=== STORED DATA ===

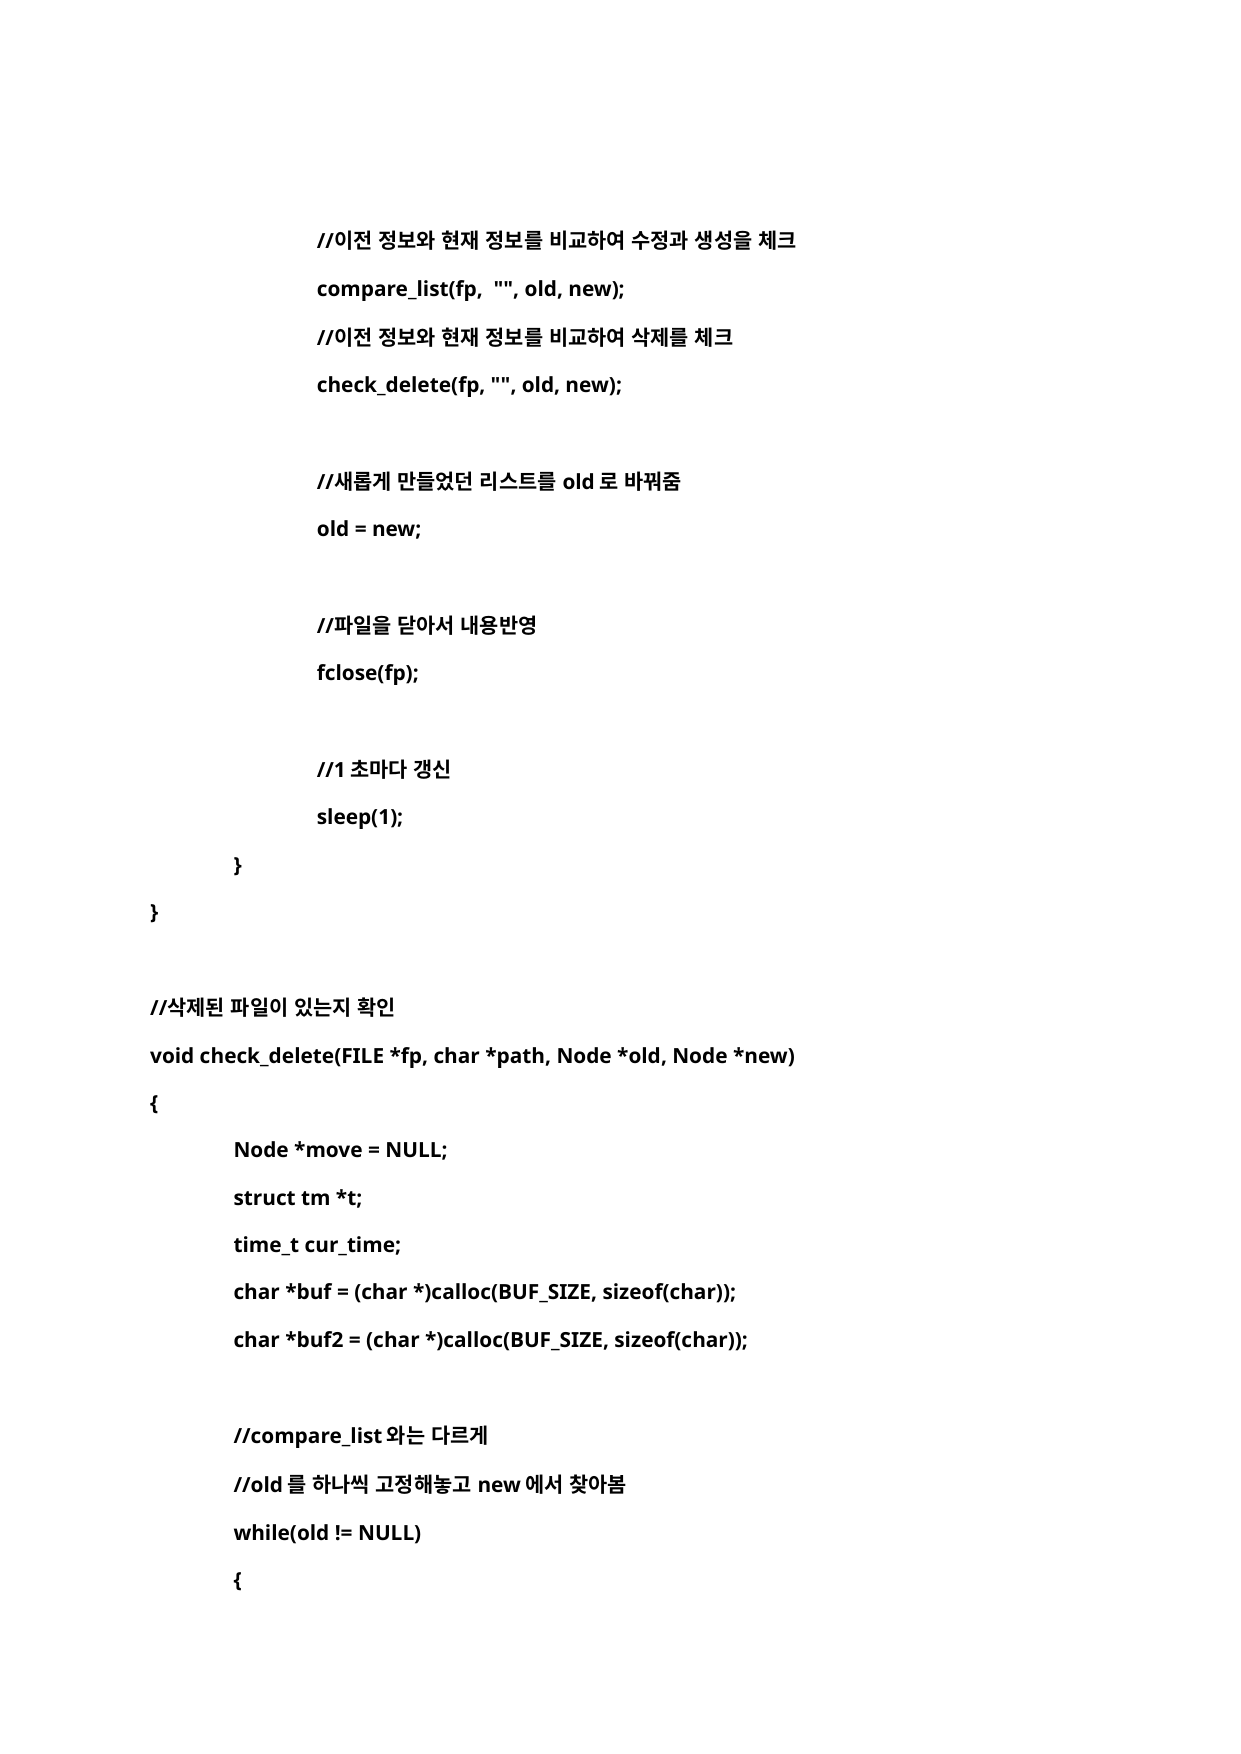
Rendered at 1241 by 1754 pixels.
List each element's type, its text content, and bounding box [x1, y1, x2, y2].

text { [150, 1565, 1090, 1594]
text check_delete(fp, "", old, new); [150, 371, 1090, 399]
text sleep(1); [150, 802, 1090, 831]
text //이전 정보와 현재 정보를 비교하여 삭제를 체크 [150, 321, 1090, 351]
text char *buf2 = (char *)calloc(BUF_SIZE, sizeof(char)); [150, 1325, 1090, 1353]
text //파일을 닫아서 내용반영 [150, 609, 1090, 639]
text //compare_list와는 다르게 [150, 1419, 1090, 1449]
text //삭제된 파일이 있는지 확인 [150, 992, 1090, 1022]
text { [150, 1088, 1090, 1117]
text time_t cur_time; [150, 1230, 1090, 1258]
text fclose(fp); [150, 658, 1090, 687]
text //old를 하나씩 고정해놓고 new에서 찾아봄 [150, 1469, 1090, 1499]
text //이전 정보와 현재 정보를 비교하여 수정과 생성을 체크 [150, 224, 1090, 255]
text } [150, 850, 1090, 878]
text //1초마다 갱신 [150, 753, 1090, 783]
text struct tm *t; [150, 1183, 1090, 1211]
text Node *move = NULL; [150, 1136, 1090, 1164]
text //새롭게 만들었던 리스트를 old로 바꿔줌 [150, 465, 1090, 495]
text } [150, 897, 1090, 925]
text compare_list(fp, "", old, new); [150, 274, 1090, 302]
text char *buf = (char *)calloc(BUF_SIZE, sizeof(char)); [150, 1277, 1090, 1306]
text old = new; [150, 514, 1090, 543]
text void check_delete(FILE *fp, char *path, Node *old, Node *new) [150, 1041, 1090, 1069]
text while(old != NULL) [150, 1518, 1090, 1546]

===
=== STORED DATA ===

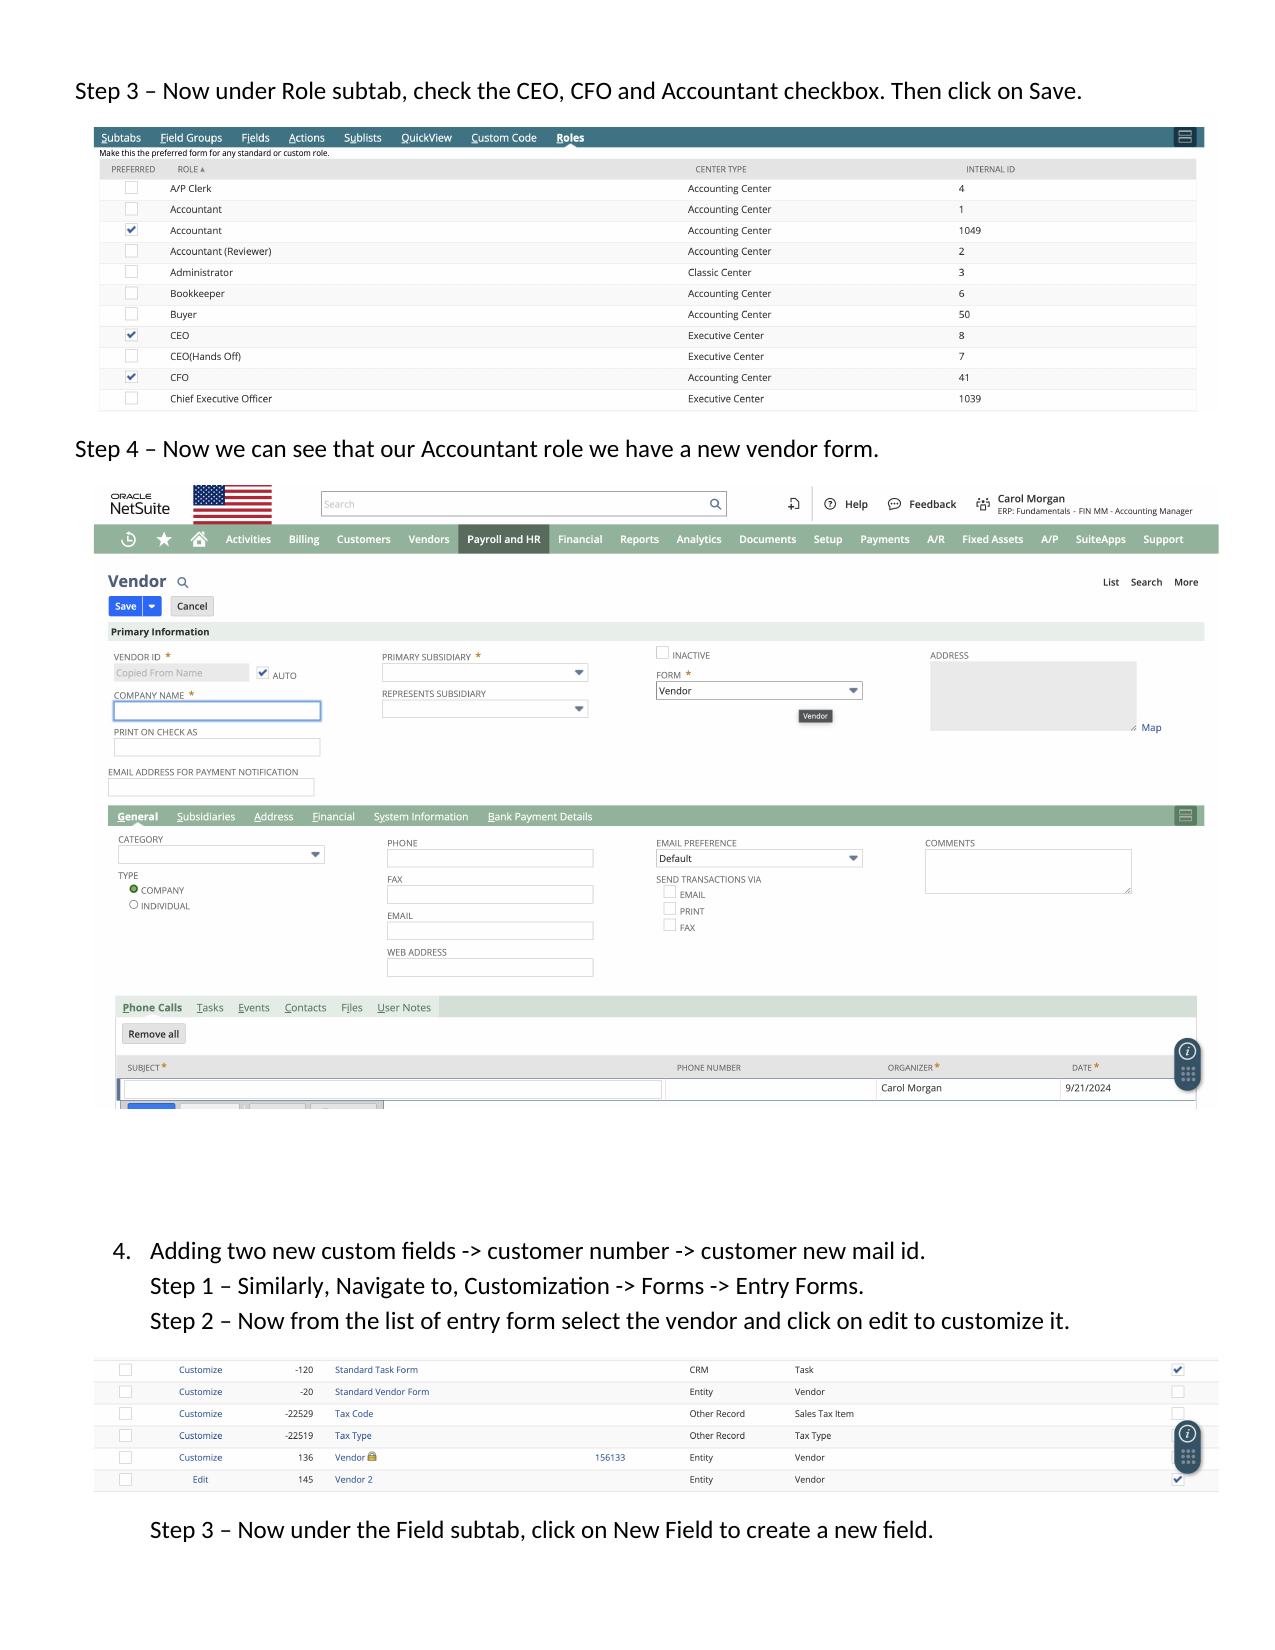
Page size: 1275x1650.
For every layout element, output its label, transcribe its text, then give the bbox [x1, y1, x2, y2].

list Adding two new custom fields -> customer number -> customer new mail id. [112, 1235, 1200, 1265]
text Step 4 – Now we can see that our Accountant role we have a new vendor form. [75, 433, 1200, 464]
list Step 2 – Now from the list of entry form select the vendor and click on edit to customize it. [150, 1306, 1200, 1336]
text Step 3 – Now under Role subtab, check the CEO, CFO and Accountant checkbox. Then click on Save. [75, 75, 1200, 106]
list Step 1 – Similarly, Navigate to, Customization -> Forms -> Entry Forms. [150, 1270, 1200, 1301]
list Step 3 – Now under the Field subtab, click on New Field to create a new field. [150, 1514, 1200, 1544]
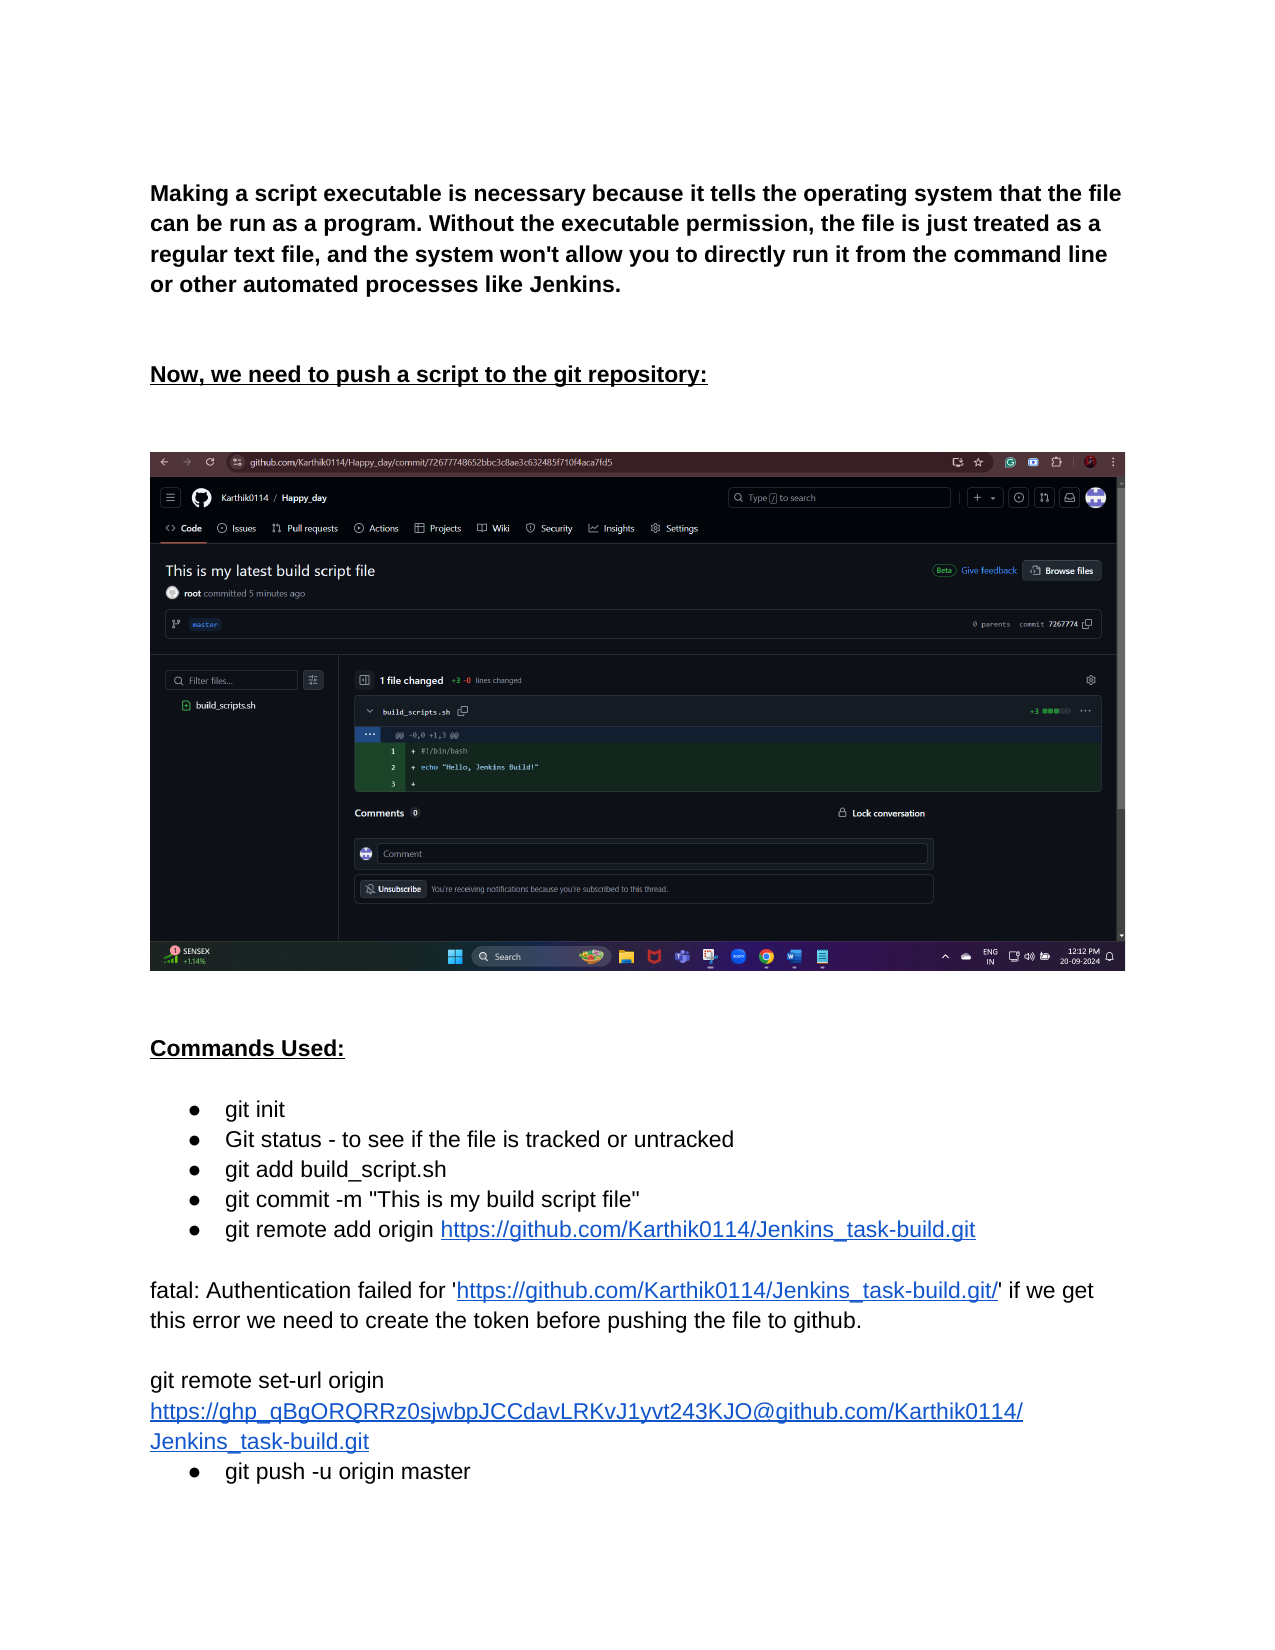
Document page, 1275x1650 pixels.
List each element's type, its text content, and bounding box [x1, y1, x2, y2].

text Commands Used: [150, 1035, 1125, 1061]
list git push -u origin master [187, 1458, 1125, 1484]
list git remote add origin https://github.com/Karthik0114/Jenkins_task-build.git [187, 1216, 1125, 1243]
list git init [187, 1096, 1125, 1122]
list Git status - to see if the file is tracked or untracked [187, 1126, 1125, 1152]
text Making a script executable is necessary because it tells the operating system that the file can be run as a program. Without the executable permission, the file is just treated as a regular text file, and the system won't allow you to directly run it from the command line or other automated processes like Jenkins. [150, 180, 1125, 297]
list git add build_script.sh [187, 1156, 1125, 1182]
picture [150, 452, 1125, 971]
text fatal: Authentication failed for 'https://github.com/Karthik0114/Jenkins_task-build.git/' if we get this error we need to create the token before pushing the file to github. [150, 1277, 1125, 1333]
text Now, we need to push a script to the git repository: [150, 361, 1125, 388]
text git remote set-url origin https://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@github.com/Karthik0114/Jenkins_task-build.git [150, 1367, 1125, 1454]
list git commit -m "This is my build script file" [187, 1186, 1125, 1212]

===

## HOW TO COMPLETE THIS TASK:
Only the lines with the string "pixels" are wanted; pick them out of the records above and copy them.

## RESULT OF THIS EXERCISE:
Rendered at 1241 by 1754 pixels.
Document page, 1275x1650 pixels.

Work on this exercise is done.